中国のインターネット上に1月8日、西安飛機工業設計有限公司の従業員が養老年金の遅延に対するデモを行う動画がアップされました。同社は中国の全天候型戦闘爆撃機JH-7の製造元として知られており、その親会社である中国航空工業集団の李守澤(り・しゅたく)副社長は、グループ企業従業員の養老年金を含む8億元(約128億7000万円)を着服したとされ、先月にビルから投身自殺を行って死亡しました。
中国のネットユーザーが1月8日にアップしたデモの動画の中で、中国航空工業集団副社長の李守澤が、そのグループ会社の従業員の養老年金を含む合計8億元を着服し、逮捕を恐れて先月6日にビルから飛び降り自殺したと明かしました。この汚職事件が「西安飛機工業設計有限公司」従業員による未払い年金の支払いを求めるデモの発端になったとも伝えています。
デモ現場の様子を撮影した動画によると、従業員は「搾取反対 ペテン反対」「食べなければならないし年金も必要だ」などと書かれた横断幕を掲げ、「養老年金を出さないつもりか」とスローガンを叫んでいます。
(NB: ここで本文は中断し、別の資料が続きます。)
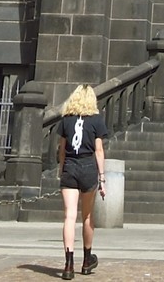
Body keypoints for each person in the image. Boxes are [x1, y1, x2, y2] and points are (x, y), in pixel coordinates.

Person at [56, 84, 107, 278]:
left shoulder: (66, 121)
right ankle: (87, 260)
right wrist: (102, 178)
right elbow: (99, 151)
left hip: (70, 165)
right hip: (87, 167)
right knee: (87, 216)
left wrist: (62, 169)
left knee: (69, 216)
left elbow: (61, 149)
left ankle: (68, 264)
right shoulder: (96, 121)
「西安飛機工業設計有限会社」という会社はネットでは検索できなかったため、新唐人記者は1月10日に西安飛機設計研究所と西安飛機工業有限公司に電話取材を試みましたが、このデモについて確認はできませんでした。
西安飛機工業有限公司の受付
「こちらは当社の電話受付ですが、あなたのおっしゃる(デモの)事情については分かりかねます」
中国メディアは李守澤が亡くなって10日後にようやくこの件について報じましたが、具体的な死亡理由には触れなかったため、さまざまな憶測を呼んでいます。
李守澤は国産の早期警戒管制機KJ-2000の総責任者で、かつて中国航空工業集団第一飛機設計研究院(一飛院、西安飛機設計研究所、603所ともいわれる)に在籍していました。この研究院の幹部グループ全体が汚職事件に関わっており、現在の書記が1億元(約16億円)の着服容疑で取り調べを受けているほか、その他の60人あまりの中間管理職の幹部が問題を説明するため自主的に出頭していることも報じられています。
公開データによると、西安飛機工業(集団)有限公司は1958年に設立され、中国の中・大型軍事用・民間用航空機の製造を手掛けており、従業員数は2万人以上、西安飛機設計研究所の現在の従業員数は2000人余りです。